##### Exercise inputs #####
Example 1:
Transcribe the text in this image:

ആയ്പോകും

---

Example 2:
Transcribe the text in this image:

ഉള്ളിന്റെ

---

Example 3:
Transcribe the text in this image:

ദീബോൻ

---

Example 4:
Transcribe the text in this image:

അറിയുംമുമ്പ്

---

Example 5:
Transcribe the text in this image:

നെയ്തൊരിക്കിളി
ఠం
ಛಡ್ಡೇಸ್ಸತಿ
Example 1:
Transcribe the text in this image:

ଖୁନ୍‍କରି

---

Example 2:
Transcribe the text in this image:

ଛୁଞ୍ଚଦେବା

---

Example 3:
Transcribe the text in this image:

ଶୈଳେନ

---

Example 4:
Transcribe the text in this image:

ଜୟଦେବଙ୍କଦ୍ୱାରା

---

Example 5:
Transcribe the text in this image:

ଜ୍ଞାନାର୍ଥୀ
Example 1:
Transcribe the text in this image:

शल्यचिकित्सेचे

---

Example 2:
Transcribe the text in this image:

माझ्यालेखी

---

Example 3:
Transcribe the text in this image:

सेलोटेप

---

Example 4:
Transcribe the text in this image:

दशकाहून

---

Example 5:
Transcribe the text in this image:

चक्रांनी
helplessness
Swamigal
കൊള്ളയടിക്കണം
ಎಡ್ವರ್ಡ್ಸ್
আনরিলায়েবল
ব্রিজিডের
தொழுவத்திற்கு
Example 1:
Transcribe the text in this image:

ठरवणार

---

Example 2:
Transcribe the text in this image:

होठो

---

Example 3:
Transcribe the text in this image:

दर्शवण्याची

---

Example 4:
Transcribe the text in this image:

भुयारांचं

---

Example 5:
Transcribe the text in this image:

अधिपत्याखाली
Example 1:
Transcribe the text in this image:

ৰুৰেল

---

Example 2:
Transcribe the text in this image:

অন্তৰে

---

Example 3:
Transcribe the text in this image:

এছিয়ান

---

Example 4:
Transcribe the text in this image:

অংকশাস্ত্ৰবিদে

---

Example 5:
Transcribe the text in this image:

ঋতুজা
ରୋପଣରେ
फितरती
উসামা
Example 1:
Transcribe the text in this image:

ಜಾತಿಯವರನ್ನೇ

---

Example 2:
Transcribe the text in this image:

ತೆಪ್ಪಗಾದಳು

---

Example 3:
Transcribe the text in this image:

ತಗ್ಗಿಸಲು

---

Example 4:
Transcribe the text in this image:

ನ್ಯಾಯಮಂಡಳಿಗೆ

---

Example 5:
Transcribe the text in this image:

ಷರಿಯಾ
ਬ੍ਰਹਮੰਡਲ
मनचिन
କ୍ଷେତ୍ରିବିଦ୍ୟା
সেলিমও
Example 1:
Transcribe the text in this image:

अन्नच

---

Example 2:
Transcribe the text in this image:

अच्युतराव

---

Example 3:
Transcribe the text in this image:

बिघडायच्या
#####
- What to produce:
Go through the listing above and repeat all of it exactly.

- Task solution:
Example 1:
Transcribe the text in this image:

ആയ്പോകും

---

Example 2:
Transcribe the text in this image:

ഉള്ളിന്റെ

---

Example 3:
Transcribe the text in this image:

ദീബോൻ

---

Example 4:
Transcribe the text in this image:

അറിയുംമുമ്പ്

---

Example 5:
Transcribe the text in this image:

നെയ്തൊരിക്കിളി
ఠం
ಛಡ್ಡೇಸ್ಸತಿ
Example 1:
Transcribe the text in this image:

ଖୁନ୍‍କରି

---

Example 2:
Transcribe the text in this image:

ଛୁଞ୍ଚଦେବା

---

Example 3:
Transcribe the text in this image:

ଶୈଳେନ

---

Example 4:
Transcribe the text in this image:

ଜୟଦେବଙ୍କଦ୍ୱାରା

---

Example 5:
Transcribe the text in this image:

ଜ୍ଞାନାର୍ଥୀ
Example 1:
Transcribe the text in this image:

शल्यचिकित्सेचे

---

Example 2:
Transcribe the text in this image:

माझ्यालेखी

---

Example 3:
Transcribe the text in this image:

सेलोटेप

---

Example 4:
Transcribe the text in this image:

दशकाहून

---

Example 5:
Transcribe the text in this image:

चक्रांनी
helplessness
Swamigal
കൊള്ളയടിക്കണം
ಎಡ್ವರ್ಡ್ಸ್
আনরিলায়েবল
ব্রিজিডের
தொழுவத்திற்கு
Example 1:
Transcribe the text in this image:

ठरवणार

---

Example 2:
Transcribe the text in this image:

होठो

---

Example 3:
Transcribe the text in this image:

दर्शवण्याची

---

Example 4:
Transcribe the text in this image:

भुयारांचं

---

Example 5:
Transcribe the text in this image:

अधिपत्याखाली
Example 1:
Transcribe the text in this image:

ৰুৰেল

---

Example 2:
Transcribe the text in this image:

অন্তৰে

---

Example 3:
Transcribe the text in this image:

এছিয়ান

---

Example 4:
Transcribe the text in this image:

অংকশাস্ত্ৰবিদে

---

Example 5:
Transcribe the text in this image:

ঋতুজা
ରୋପଣରେ
फितरती
উসামা
Example 1:
Transcribe the text in this image:

ಜಾತಿಯವರನ್ನೇ

---

Example 2:
Transcribe the text in this image:

ತೆಪ್ಪಗಾದಳು

---

Example 3:
Transcribe the text in this image:

ತಗ್ಗಿಸಲು

---

Example 4:
Transcribe the text in this image:

ನ್ಯಾಯಮಂಡಳಿಗೆ

---

Example 5:
Transcribe the text in this image:

ಷರಿಯಾ
ਬ੍ਰਹਮੰਡਲ
मनचिन
କ୍ଷେତ୍ରିବିଦ୍ୟା
সেলিমও
Example 1:
Transcribe the text in this image:

अन्नच

---

Example 2:
Transcribe the text in this image:

अच्युतराव

---

Example 3:
Transcribe the text in this image:

बिघडायच्या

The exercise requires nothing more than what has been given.